Extracted page text:
((

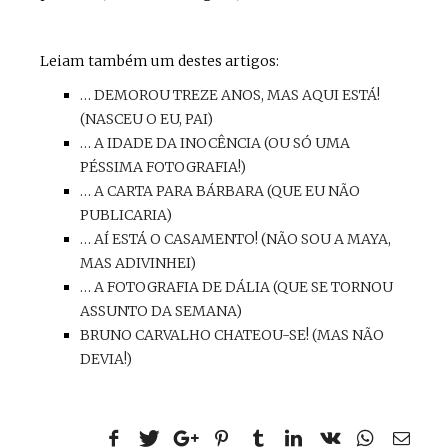
Leiam também um destes artigos:
… DEMOROU TREZE ANOS, MAS AQUI ESTÁ!
(NASCEU O EU, PAI)
… A IDADE DA INOCÊNCIA (OU SÓ UMA
PÉSSIMA FOTOGRAFIA!)
… A CARTA PARA BÁRBARA (QUE EU NÃO
PUBLICARIA)
… AÍ ESTÁ O CASAMENTO! (NÃO SOU A MAYA,
MAS ADIVINHEI)
… A FOTOGRAFIA DE DÁLIA (QUE SE TORNOU
ASSUNTO DA SEMANA)
BRUNO CARVALHO CHATEOU-SE! (MAS NÃO
DEVIA!)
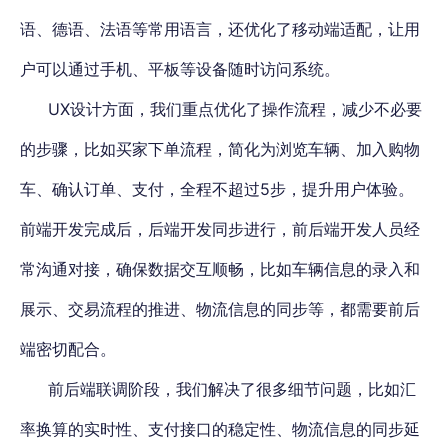
语、德语、法语等常用语言，还优化了移动端适配，让用
户可以通过手机、平板等设备随时访问系统。
UX设计方面，我们重点优化了操作流程，减少不必要
的步骤，比如买家下单流程，简化为浏览车辆、加入购物
车、确认订单、支付，全程不超过5步，提升用户体验。
前端开发完成后，后端开发同步进行，前后端开发人员经
常沟通对接，确保数据交互顺畅，比如车辆信息的录入和
展示、交易流程的推进、物流信息的同步等，都需要前后
端密切配合。
前后端联调阶段，我们解决了很多细节问题，比如汇
率换算的实时性、支付接口的稳定性、物流信息的同步延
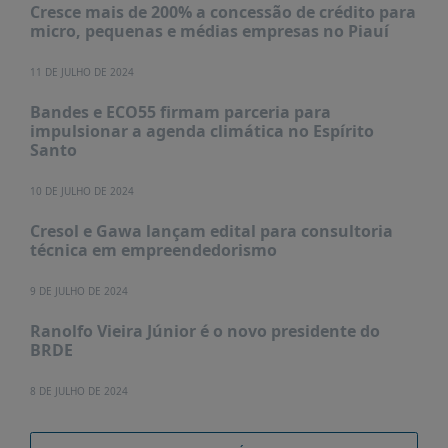
PUBLICAÇÕES
Cresce mais de 200% a concessão de crédito para
micro, pequenas e médias empresas no Piauí
REVISTA
RUMOS
11 DE JULHO DE 2024
LIVROS
Bandes e ECO55 firmam parceria para
impulsionar a agenda climática no Espírito
ESTUDOS
Santo
NOTÍCIAS
10 DE JULHO DE 2024
PRÊMIO
ABDE-
Cresol e Gawa lançam edital para consultoria
BID
técnica em empreendedorismo
PRÊMIO
9 DE JULHO DE 2024
ABDE
DE
Ranolfo Vieira Júnior é o novo presidente do
JORNALISMO
BRDE
SABER
+
8 DE JULHO DE 2024
CONTATO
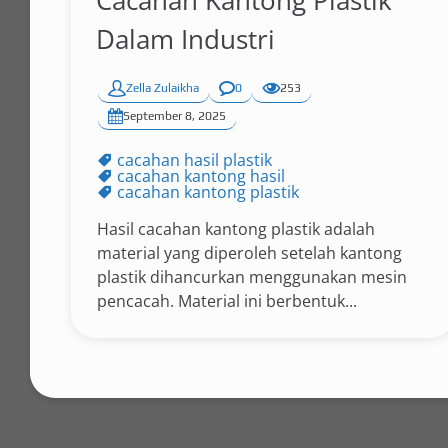
Cacahan Kantong Plastik
Dalam Industri
Zella Zulaikha
0
253
September 8, 2025
cacahan hasil plastik
cacahan kantong hasil
cacahan kantong plastik
Hasil cacahan kantong plastik adalah
material yang diperoleh setelah kantong
plastik dihancurkan menggunakan mesin
pencacah. Material ini berbentuk...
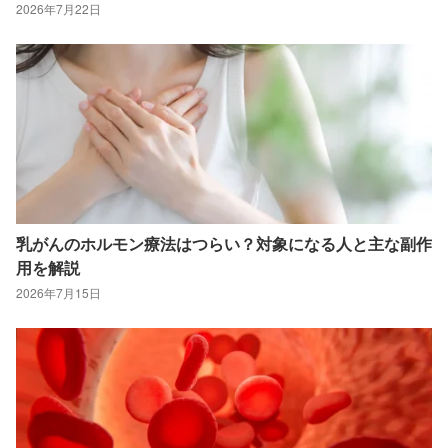
2026年7月22日
乳がんのホルモン療法はつらい？対象になる人と主な副作
用を解説
2026年7月15日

))

▶ _Instructions for the task_: Set down every line of text from all the items above, word for word and without changes, and leave the pictures out.

▶ _Written solution_:
Leiam também um destes artigos:
… DEMOROU TREZE ANOS, MAS AQUI ESTÁ!
(NASCEU O EU, PAI)
… A IDADE DA INOCÊNCIA (OU SÓ UMA
PÉSSIMA FOTOGRAFIA!)
… A CARTA PARA BÁRBARA (QUE EU NÃO
PUBLICARIA)
… AÍ ESTÁ O CASAMENTO! (NÃO SOU A MAYA,
MAS ADIVINHEI)
… A FOTOGRAFIA DE DÁLIA (QUE SE TORNOU
ASSUNTO DA SEMANA)
BRUNO CARVALHO CHATEOU-SE! (MAS NÃO
DEVIA!)
语、德语、法语等常用语言，还优化了移动端适配，让用
户可以通过手机、平板等设备随时访问系统。
UX设计方面，我们重点优化了操作流程，减少不必要
的步骤，比如买家下单流程，简化为浏览车辆、加入购物
车、确认订单、支付，全程不超过5步，提升用户体验。
前端开发完成后，后端开发同步进行，前后端开发人员经
常沟通对接，确保数据交互顺畅，比如车辆信息的录入和
展示、交易流程的推进、物流信息的同步等，都需要前后
端密切配合。
前后端联调阶段，我们解决了很多细节问题，比如汇
率换算的实时性、支付接口的稳定性、物流信息的同步延
PUBLICAÇÕES
Cresce mais de 200% a concessão de crédito para
micro, pequenas e médias empresas no Piauí
REVISTA
RUMOS
11 DE JULHO DE 2024
LIVROS
Bandes e ECO55 firmam parceria para
impulsionar a agenda climática no Espírito
ESTUDOS
Santo
NOTÍCIAS
10 DE JULHO DE 2024
PRÊMIO
ABDE-
Cresol e Gawa lançam edital para consultoria
BID
técnica em empreendedorismo
PRÊMIO
9 DE JULHO DE 2024
ABDE
DE
Ranolfo Vieira Júnior é o novo presidente do
JORNALISMO
BRDE
SABER
+
8 DE JULHO DE 2024
CONTATO
Cacahan Kantong Plastik
Dalam Industri
Zella Zulaikha
0
253
September 8, 2025
cacahan hasil plastik
cacahan kantong hasil
cacahan kantong plastik
Hasil cacahan kantong plastik adalah
material yang diperoleh setelah kantong
plastik dihancurkan menggunakan mesin
pencacah. Material ini berbentuk...
2026年7月22日
乳がんのホルモン療法はつらい？対象になる人と主な副作
用を解説
2026年7月15日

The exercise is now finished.